Walter Christe geht in den Ruhestand. Doch man glaubt es kaum, dass er das reguläre Rentenalter bereits erreicht hat. Kollegen und Mitarbeiter sind glücklich, mit ihm zusammen gearbeitet zu haben. Mit viel Herzblut und Sorgfalt, stets patientenorientiert, warmherzig, humorvoll und integer versah er seinen Dienst als Arzt und Chef.

Des in Stuttgart Geborenen Wunsch war Medizin zu studieren. „Da mein Abizeugnis nicht allzu glänzend war, war ich froh, nach fünf Jahren die Zulassung zum Studium der Medizin an der Freien Universität Berlin (FU) zu bekommen“, sagte er den PNN. „Mein Studium finanzierte ich als Taxifahrer. Da habe ich viele Straßennamen, die nach ostdeutschen Städten benannt wurden, kennengelernt. Ich wusste zwar, wo sich beispielsweise die Bernauer Straße in Berlin befindet, aber die betreffende Stadt selbst kannte ich nicht. Das hat sich nach dem Mauerfall geändert.“

Nach der Approbation 1981 entschloss sich Walter Christe, die Fachrichtung Neurologie einzuschlagen. Am Klinikum Charlottenburg der Freien Universität wurde er wissenschaftlicher Mitarbeiter in der Abteilung Neurologie. Chef war damals der legendäre Prof. Dieter Janz, der sich auf dem Gebiet der Epileptologie große Verdienste erwarb. Nach einem Weiterbildungsjahr in Sachen Psychiatrie in Mailand ging sein beruflicher Weg als Arzt in Berlin weiter: Am Universitätsklinikum Rudolf Virchow der FU und später der Humboldt-Universität. 1989 wurde Christe die Anerkennung als Neurologe zuteil.

„Im Jahre 1997 kam die Anfrage, ob ich die neu einzurichtende Neurologie-Abteilung am Klinikum Ernst von Bergmann übernehmen würde. Ich gab eine positive Antwort. So begann ich im Juli vor 19 Jahren meinen Dienst als Chefarzt hier in Potsdam“, erzählt der Neurologe. In der Landeshauptstadt gab es zwar mehrere niedergelassene Nervenärzte, aber in den Krankenhäusern keine neurologischen Betten.“ Er entwickelte die Abteilung zu einer modernen und weithin anerkannten Klinik für Neurologie. Sie wurde auch zu einem Zentrum für Schlaganfallpatienten.
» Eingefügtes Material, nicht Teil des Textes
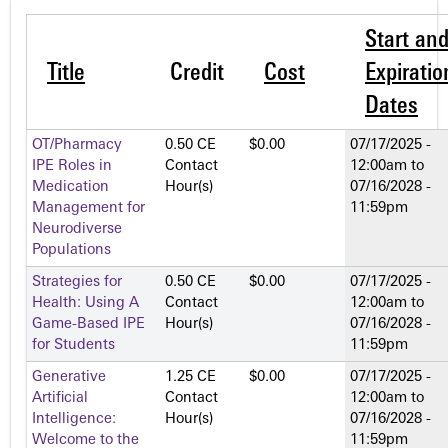
Start an
Title
Credit
Cost
Expiratio
Dates
OT/Pharmacy
0.50 CE
$0.00
07/17/2025 -
IPE Roles in
Contact
12:00am
to
Medication
Hour(s)
07/16/2028 -
Management for
11:59pm
Neurodiverse
Populations
Strategies for
0.50 CE
$0.00
07/17/2025 -
Health: Using A
Contact
12:00am
to
Game-Based IPE
Hour(s)
07/16/2028 -
for Students
11:59pm
Generative
1.25 CE
$0.00
07/17/2025 -
Artificial
Contact
12:00am
to
Intelligence:
Hour(s)
07/16/2028 -
Welcome to the
11:59pm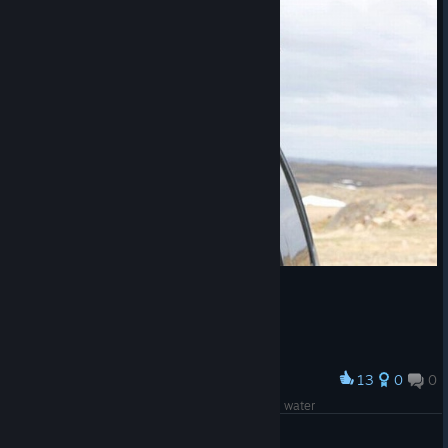
13
0
0
Award
when you realized the ET22 dont have washing water
AoFA | FightDrug *-* [GER]
View artwork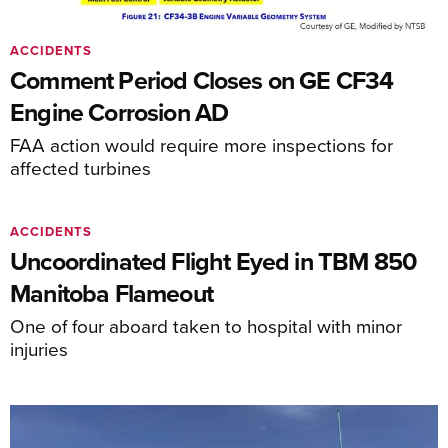
ACCIDENTS
Comment Period Closes on GE CF34
Engine Corrosion AD
FAA action would require more inspections for
affected turbines
ACCIDENTS
Uncoordinated Flight Eyed in TBM 850
Manitoba Flameout
One of four aboard taken to hospital with minor
injuries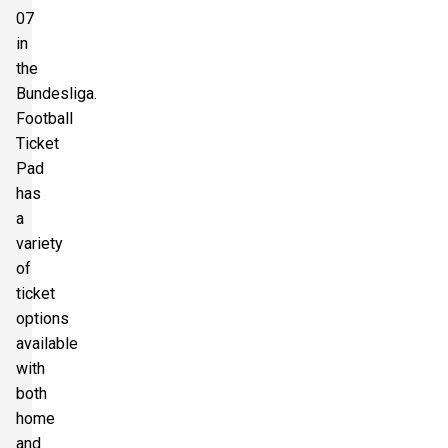
07
in
the
Bundesliga.
Football
Ticket
Pad
has
a
variety
of
ticket
options
available
with
both
home
and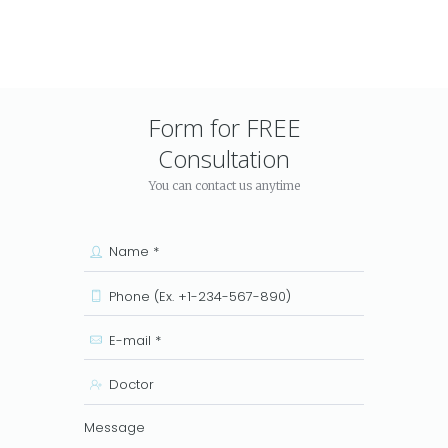
Form for FREE
Consultation
You can contact us anytime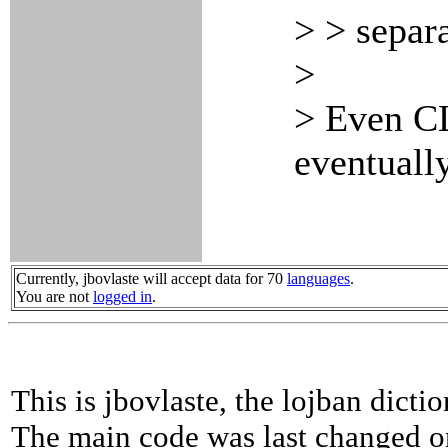
> > separ
>
> Even CL
eventually
Currently, jbovlaste will accept data for 70
languages
.
You are not
logged in
.
This is jbovlaste, the lojban dicti
The main code was last changed o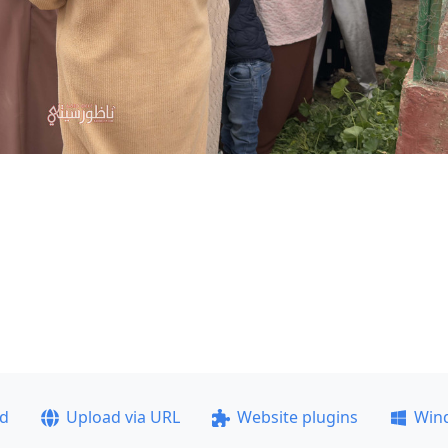
ad
Upload via URL
Website plugins
Win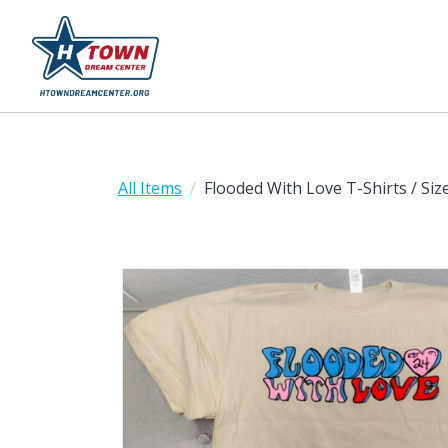
All Items
Flooded With Love T-Shirts / Siz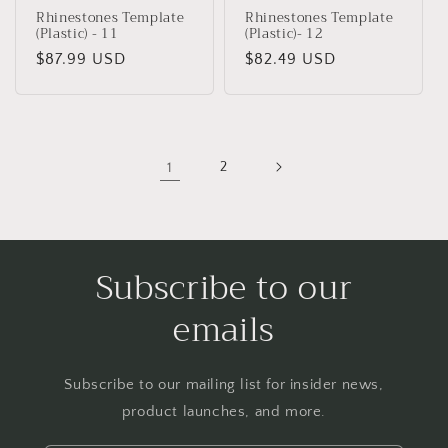
Rhinestones Template
Rhinestones Template
(Plastic) - 11
(Plastic)- 12
Regular
$87.99 USD
Regular
$82.49 USD
price
price
1
2
Subscribe to our
emails
Subscribe to our mailing list for insider news,
product launches, and more.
„Der Schlaganfall gehört leider zur häufigen Krankheit der Gegenwart, aber er ist keine Volkskrankheit, wie man es manchmal meint“, so Christe.

Bei der Diagnose Schlaganfall haben sich in den vergangenen Jahren die Behandlungsmethoden weiterentwickelt. So ist es möglich, Blutgerinnsel aus den Hirngefäßen zu entfernen. Auch die Wirksamkeit sowie die Verträglichkeit neuer Medikamente bei epileptischen Anfällen ist differenzierter geworden. Wir sind für alle neurologischen Krankheiten wie beispielsweise Epilepsie, Parkinson-Syndrom, Migräne, Hirntumor oder Entzündungen des Nervensystems gut aufgestellt. „Unsere Oberärzte, die mit den neuesten Erkenntnissen ausgestattet sind, agieren auf höchstem Niveau. Aber auch jeder andere Mitarbeiter der Klinik, so habe ich es erlebt, ist hoch motiviert.“ Natürlich ist die Abteilung mit neuen medizinischen Geräten ausgestattet, mit der man die Krankheiten genau diagnostizieren kann.
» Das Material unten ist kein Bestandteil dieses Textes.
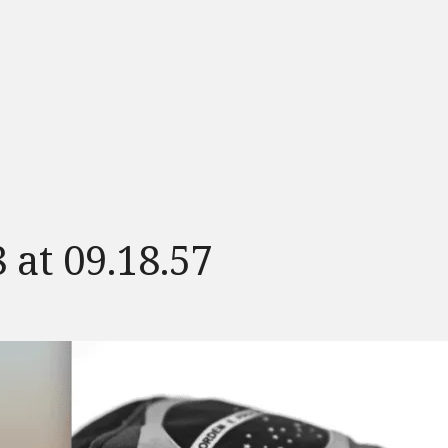
 at 09.18.57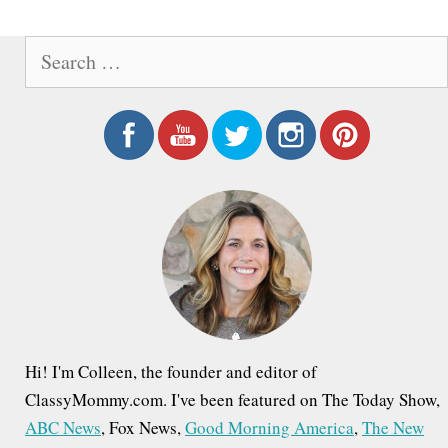
e
S
e
a
r
c
h
f
o
r
:
Hi! I'm Colleen, the founder and editor of
ClassyMommy.com. I've been featured on The Today Show,
ABC News
, Fox News,
Good Morning America
,
The New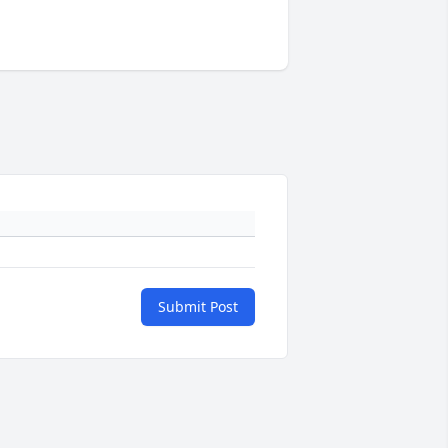
Submit Post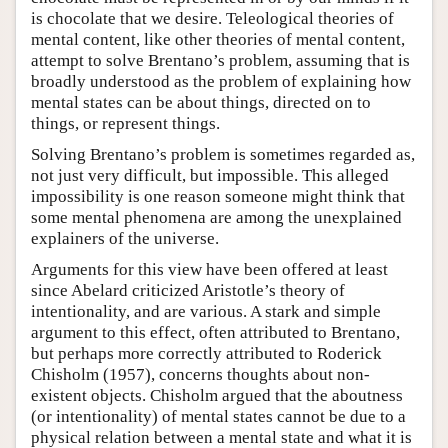
is chocolate that we desire. Teleological theories of
mental content, like other theories of mental content,
attempt to solve Brentano’s problem, assuming that is
broadly understood as the problem of explaining how
mental states can be about things, directed on to
things, or represent things.
Solving Brentano’s problem is sometimes regarded as,
not just very difficult, but impossible. This alleged
impossibility is one reason someone might think that
some mental phenomena are among the unexplained
explainers of the universe.
Arguments for this view have been offered at least
since Abelard criticized Aristotle’s theory of
intentionality, and are various. A stark and simple
argument to this effect, often attributed to Brentano,
but perhaps more correctly attributed to Roderick
Chisholm (1957), concerns thoughts about non-
existent objects. Chisholm argued that the aboutness
(or intentionality) of mental states cannot be due to a
physical relation between a mental state and what it is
Walter Christe, der an der Universität Potsdam lehrt, wird sich im Ruhestand nicht zurücklehnen oder beschaulich in den Tag hineinleben. Die Familie wird es wohl auch kaum zulassen und außerdem wird er im Partnerkrankenhaus des Klinikums in Bad Belzig ab August mit seinen großen neurologischen Erfahrungen den dortigen Kollegen zur Seite stehen. Und sicherlich wird er auch die tatsächlichen Orte in der Umgebung von Berlin und Potsdam erkunden, die er nur vom Straßenschild her kennt. Natürlich ohne Taxi.